### TEXT SEGMENT
School at Cardiff University

The Cardiff School of Journalism, Media and Culture (JOMEC) (Ysgol Newyddiaduriaeth, y Cyfryngau ac Astudiaethau Diwylliannol, Caerdydd) is Cardiff University's school for training in media. It is one of the journalism schools whose main universities are part of the Russell Group. It was founded as the Cardiff Journalism School in 1970 by Sir Tom Hopkinson and is the longest established postgraduate centre of journalism education in Europe. The school is considered one of the best training centres for journalists and is often described as the "Oxbridge of journalism".

The school is based in a state-of-the-art building in Central Square, having moved from Cathays Park in September 2018. The head of the school is Dr Matt Walsh, and the former director of the Centre of Journalism Studies was Professor Richard Sambrook, former director of BBC World Service and Global News.

The school is also home to Cardiff University's Centre for Community Journalism (C4CJ) which developed the world's first Massive Open Online Course (MOOC) on community journalism. The centre now also oversees the Independent Community News Network (ICNN), the UK's only representative body for community and hyperlocal publishers.

Chart analysis data
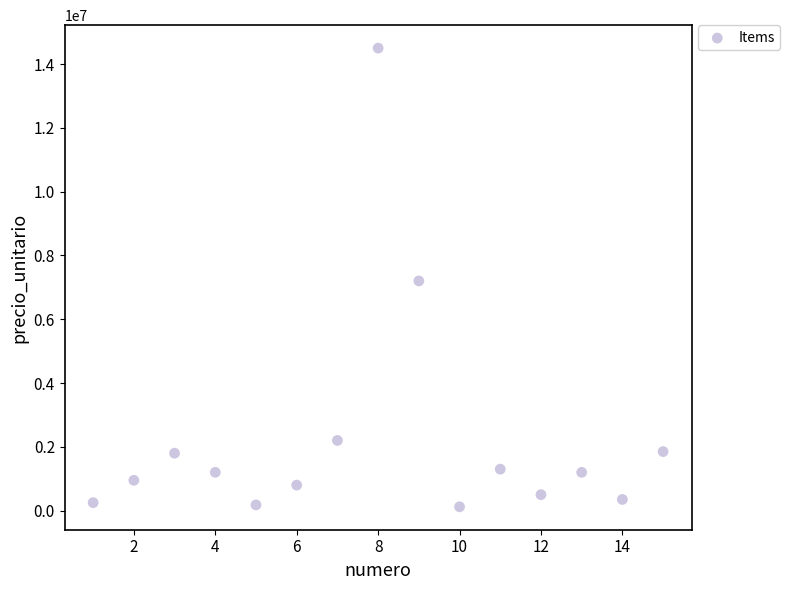

What is the range of X values (max minus min)?

14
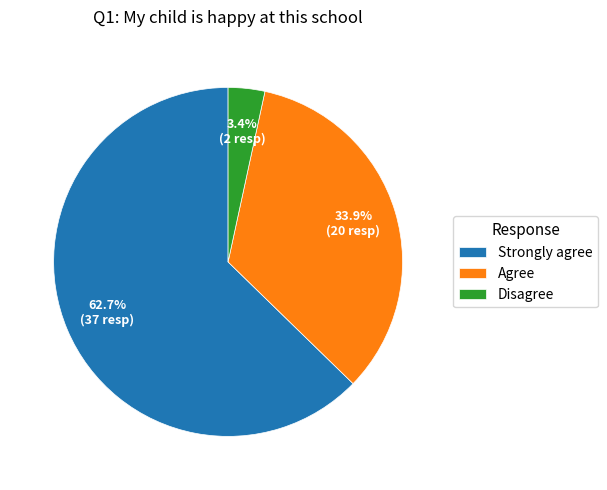

To the nearest percent, what is the average slice percentage?

33%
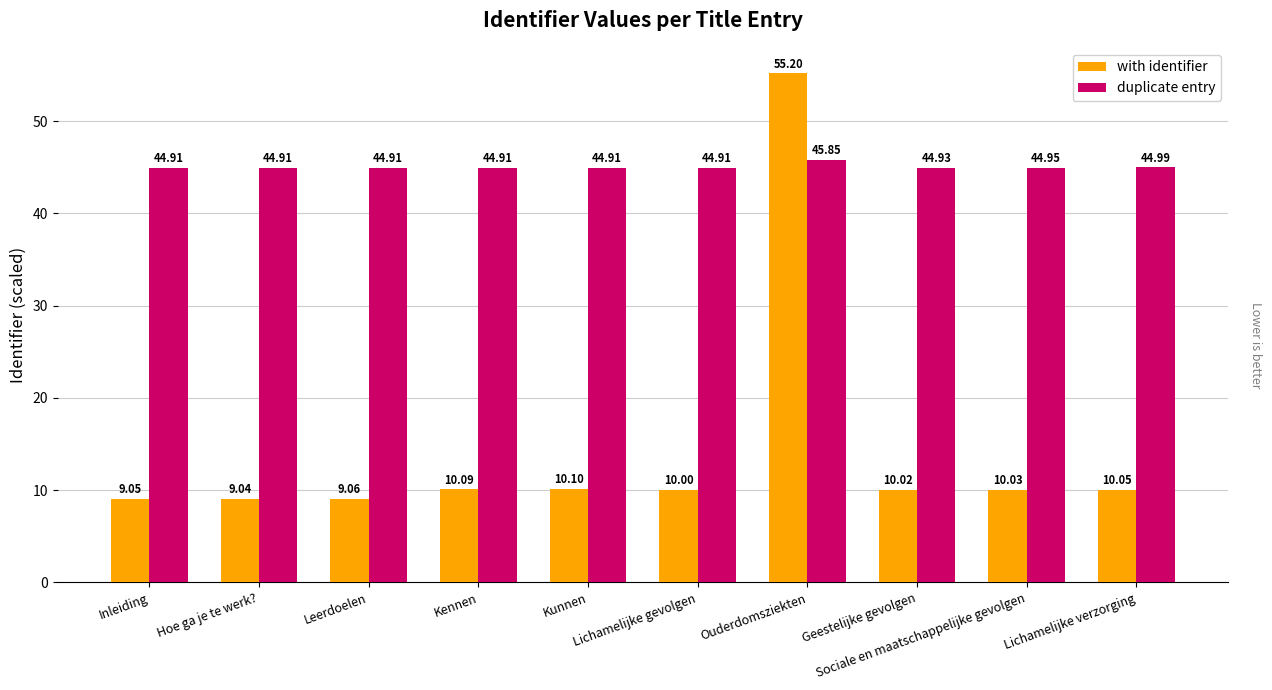

What are all the series names shown in the legend?

with identifier, duplicate entry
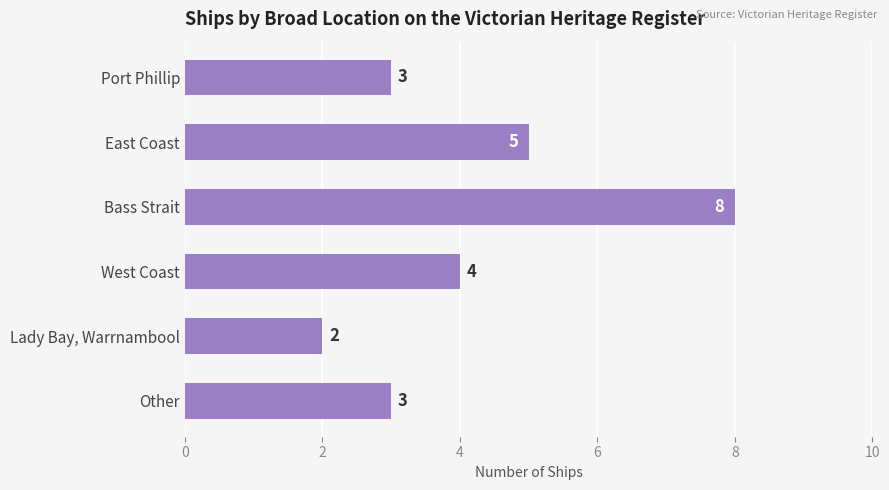

What is the greatest value displayed?

8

### STUDY QUESTIONS
a - According to the passage on the Cardiff School of Journalism, who founded the school, and in what year?
b - Pick up the passage on the Cardiff School of Journalism after its last sentence and continue it.
The chart analysis data are not needed here.

### RESPONSES TO THE TASKS
a - Sir Tom Hopkinson founded it in 1970.

b -
==Move to Central Square==
The school was formerly housed in the Bute Building of the university's Cathays Park campus. In September 2018 it moved to 2 Central Square, north of Cardiff Central railway station and adjacent to New Broadcasting House, the headquarters of BBC Cymru Wales. The school occupies 42000 sqft in the building. The layout and interior were designed by IBI architects and include a 300-seat lecture theatre, six newsrooms, editing suites, and state-of-the-art TV and radio studios.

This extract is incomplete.